An airline might try to give you a free airline ticket or a voucher for a future flight, but if you prefer a check, that is your right - to get the money instead.

How much compensation you get depends on how long you're are delayed.

If your substitute flight is scheduled to arrive between one and two hours after your originally scheduled arrival time, the airline must pay you an amount equal to double the price of your one-way fare to your final destination, up to a $675 maximum.

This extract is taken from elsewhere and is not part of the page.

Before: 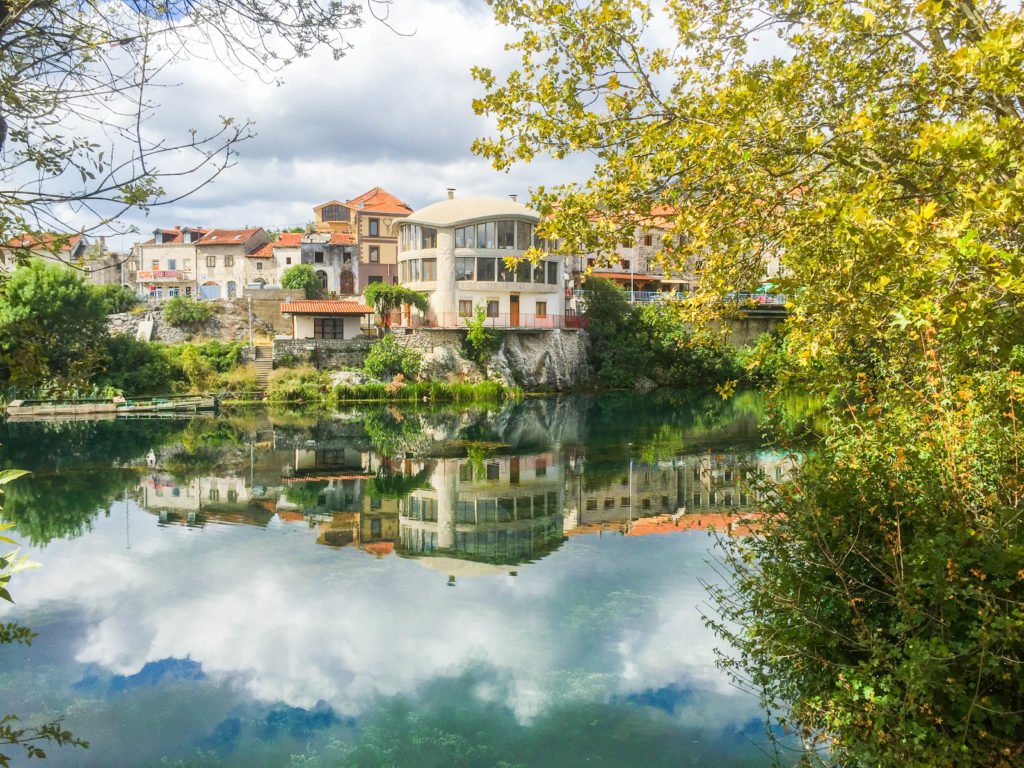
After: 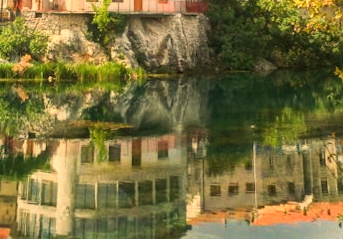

If it is more than two hours later - four hours if you're flying internationally - or if the airline doesn't make any substitute travel arrangements for you, you are entitled to FOUR times the cost of the one-way ticket, up to a $1350 maximum.

Also, if you paid for optional services like checked luggage and seat selection, and those services didn't carry over to your substitute flight, the airline must refund you for those items.

If you run into problems on your flight, make sure you keep all of your travel documents as well as receipts for any out-of-pocket expenses that you incurred.